Her friend, who was also Codemo’s cancer mentor, always told Codemo that the reason her cancer was caught at such an early stage was so that she could “be a voice for other women who were so sick, they didn’t have a voice.”
“Getting cancer made me human,” Codemo says. “It taught me the meaning of the word compassion, which is the touchstone of Buddhism. I’m no longer cold-hearted and now advocate, speak out and do interviews like this.
“After I was declared NED [no evidence of disease], I had too much invested and had met so many wonderful women. I couldn’t turn my back and walk away.”
Now 60 years old, Codemo has been cancer-free for 10 years and continues to advocate for women with gynecologic cancers, and would like to become a patient navigator.

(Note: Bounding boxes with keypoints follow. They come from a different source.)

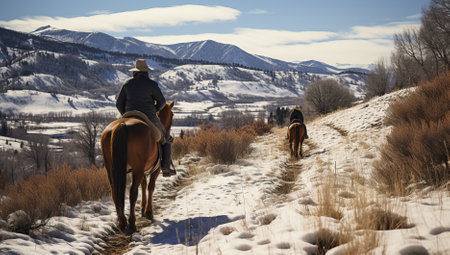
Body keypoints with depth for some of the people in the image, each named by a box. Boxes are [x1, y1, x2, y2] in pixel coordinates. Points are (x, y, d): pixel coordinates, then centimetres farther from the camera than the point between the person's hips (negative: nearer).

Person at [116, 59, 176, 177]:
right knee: (166, 139, 18)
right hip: (149, 119, -3)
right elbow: (162, 101, -5)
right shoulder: (151, 84, -9)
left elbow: (119, 103, 3)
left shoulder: (127, 83, 1)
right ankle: (165, 168, 10)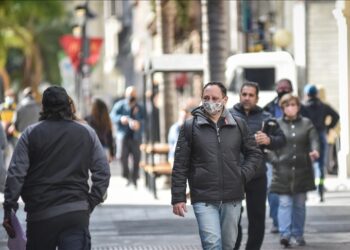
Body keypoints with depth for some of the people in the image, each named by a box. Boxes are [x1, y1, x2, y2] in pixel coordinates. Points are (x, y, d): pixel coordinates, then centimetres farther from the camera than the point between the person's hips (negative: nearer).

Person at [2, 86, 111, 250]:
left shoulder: (31, 134, 1)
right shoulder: (87, 133, 9)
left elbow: (16, 174, -5)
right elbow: (103, 172, 7)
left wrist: (9, 209, -2)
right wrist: (91, 203, 10)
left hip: (41, 216, -1)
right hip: (78, 214, 1)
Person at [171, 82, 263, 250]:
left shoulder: (238, 125, 9)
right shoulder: (190, 127, 1)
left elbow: (255, 154, 16)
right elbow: (180, 165, 0)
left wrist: (243, 175, -1)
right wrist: (178, 197, -5)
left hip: (232, 198, 3)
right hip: (204, 199, -3)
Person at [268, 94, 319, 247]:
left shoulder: (306, 123, 9)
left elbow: (314, 139, -4)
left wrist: (315, 151, -24)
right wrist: (275, 160, -13)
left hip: (302, 171, 2)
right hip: (283, 171, -2)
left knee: (300, 204, 10)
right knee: (285, 203, -10)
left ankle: (298, 235, 19)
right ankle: (285, 234, -16)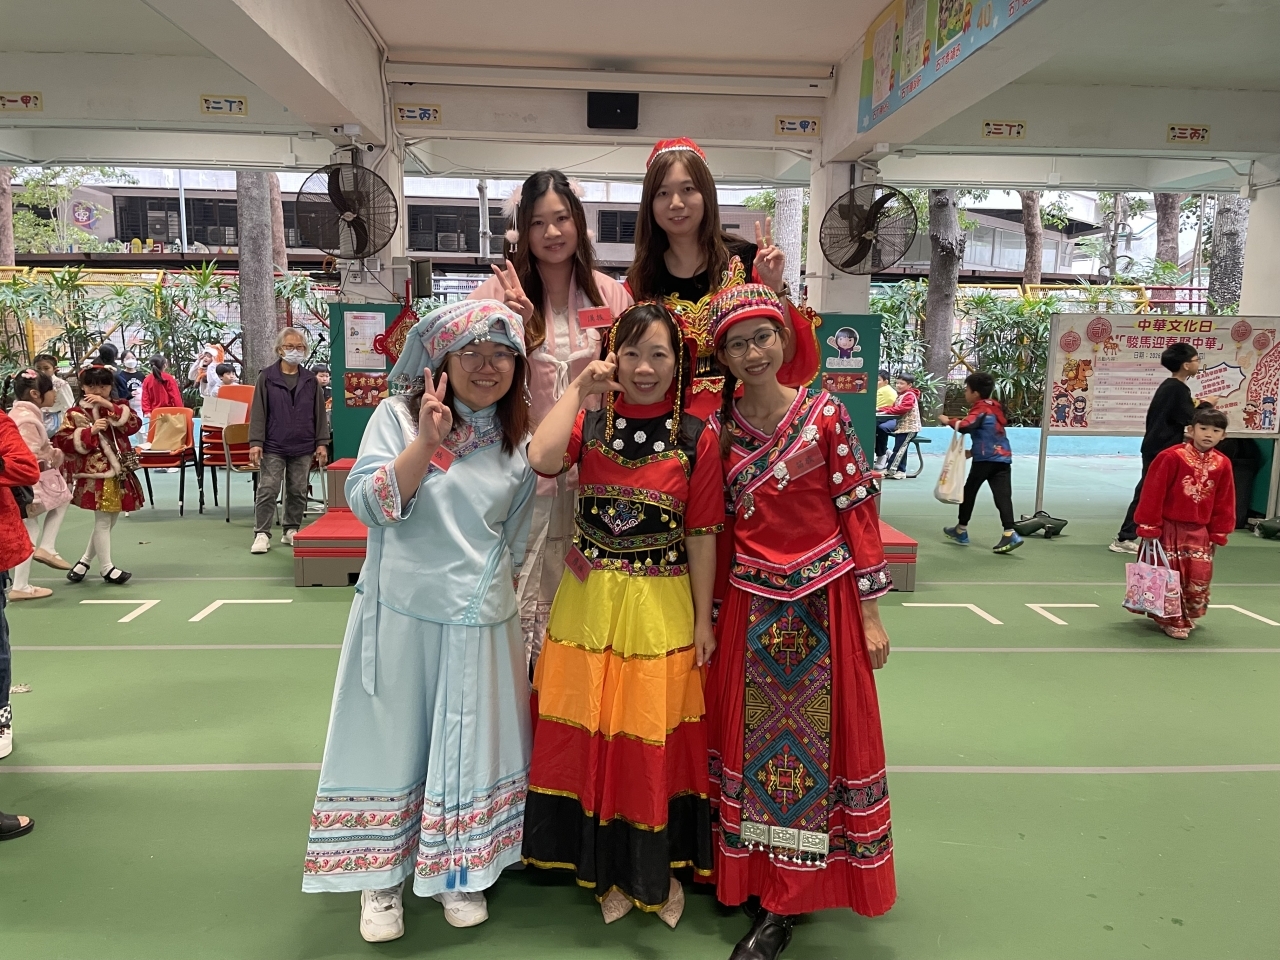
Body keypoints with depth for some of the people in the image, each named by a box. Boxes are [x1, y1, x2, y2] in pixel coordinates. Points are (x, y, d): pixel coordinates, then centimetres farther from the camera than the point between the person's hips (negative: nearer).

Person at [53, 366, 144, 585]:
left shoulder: (119, 407, 10)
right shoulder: (75, 413, -1)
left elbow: (135, 425, -8)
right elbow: (62, 441, -9)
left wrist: (110, 407, -15)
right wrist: (90, 431, -19)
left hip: (119, 471, 5)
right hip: (95, 474, -5)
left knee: (110, 520, 12)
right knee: (103, 520, -6)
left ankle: (84, 561, 27)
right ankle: (106, 568, 3)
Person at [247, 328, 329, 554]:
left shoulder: (310, 380, 7)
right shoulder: (267, 377, 0)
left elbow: (320, 413, 8)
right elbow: (258, 412, -2)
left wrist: (321, 443, 2)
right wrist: (255, 442, -9)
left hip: (303, 447, 3)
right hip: (273, 446, -2)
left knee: (298, 492, 9)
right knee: (268, 490, -3)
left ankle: (291, 531, 21)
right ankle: (262, 534, 3)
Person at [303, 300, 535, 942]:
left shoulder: (518, 438, 6)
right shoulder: (398, 415, -5)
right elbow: (367, 503, -15)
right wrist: (426, 441, -24)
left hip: (482, 623, 3)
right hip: (402, 617, -3)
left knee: (469, 746, 12)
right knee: (393, 741, 8)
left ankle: (459, 873, 32)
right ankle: (379, 879, 28)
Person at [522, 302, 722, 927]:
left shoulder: (696, 439, -3)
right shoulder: (590, 423, 1)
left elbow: (702, 534, -2)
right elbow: (542, 459, -20)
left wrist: (703, 619, -2)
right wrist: (579, 389, -12)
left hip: (661, 608, -1)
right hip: (590, 603, 2)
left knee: (655, 737, 8)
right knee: (593, 731, 11)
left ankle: (659, 869, 32)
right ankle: (607, 867, 33)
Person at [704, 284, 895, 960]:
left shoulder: (824, 415, -5)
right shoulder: (719, 431, 2)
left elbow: (858, 512, -5)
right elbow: (714, 530, 7)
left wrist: (870, 613, -6)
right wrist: (709, 618, 6)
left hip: (823, 601, -2)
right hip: (749, 607, 3)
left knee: (815, 740, 4)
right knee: (750, 740, 10)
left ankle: (784, 904, 16)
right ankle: (754, 879, 29)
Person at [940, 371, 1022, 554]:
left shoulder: (980, 409, -7)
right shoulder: (994, 407, 18)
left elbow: (965, 426, -25)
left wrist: (948, 421, -8)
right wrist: (973, 452, 26)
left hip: (985, 459, -7)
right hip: (1003, 457, 7)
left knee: (969, 491, 11)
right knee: (1003, 496, -4)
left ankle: (961, 530, 23)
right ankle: (1010, 534, -17)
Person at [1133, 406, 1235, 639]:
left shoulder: (1223, 464, 2)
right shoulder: (1172, 457, -14)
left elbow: (1224, 502, 9)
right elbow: (1153, 492, -13)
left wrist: (1218, 533, 9)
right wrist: (1149, 526, -12)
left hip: (1199, 531, 5)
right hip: (1168, 528, -4)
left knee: (1200, 576, 6)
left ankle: (1189, 616, 28)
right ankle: (1173, 620, 15)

“I still am not fully practicing, but I understand more of what Buddhism is,” she says. “I still continue to feel that connection because I will probably continue advocating until the day I die.”
Although stories like Dyer’s and Codemo’s are common, so are other experiences with faith regarding spiritual distress.
Leaning into faith support networks can be important for patients, Kwarteng notes. She explains that patients may open up about their diagnoses with trusted leaders or others within their network.
“They might not want to share with everyone, but if they can find a few trusted people, then they may be able to get more support that can help them through their cancer journey,” she says.
Peteet agrees that patients having a spiritual community or spiritual authority in their lives may be helpful.
“It’s interesting that in the research that’s been done on providing spiritual care to people with spiritual concerns, the care that was provided through the medical team seemed to lead to less aggressive care at the end of life, as compared with the kind of support that people got from outside,” he explains. “Most cancer hospitals have cancer-experienced chaplains who can be pretty helpful.”
Still, for patients who may feel that it’s morally wrong to be angry at God or temporarily lose faith, Exline emphasizes that experiencing feelings like these is common.
“A very big take-home message is that feelings of anger and disappointment related to God or worrying that God is going to punish you [and] doubting whether you can trust God is extraordinarily common,” she says. “The counterintuitive thing about it is that once [patients] are willing to go there and acknowledge it, that is often a really huge step toward healing one’s relationship with God. If patients can address it, [then] at least they can get somewhere.”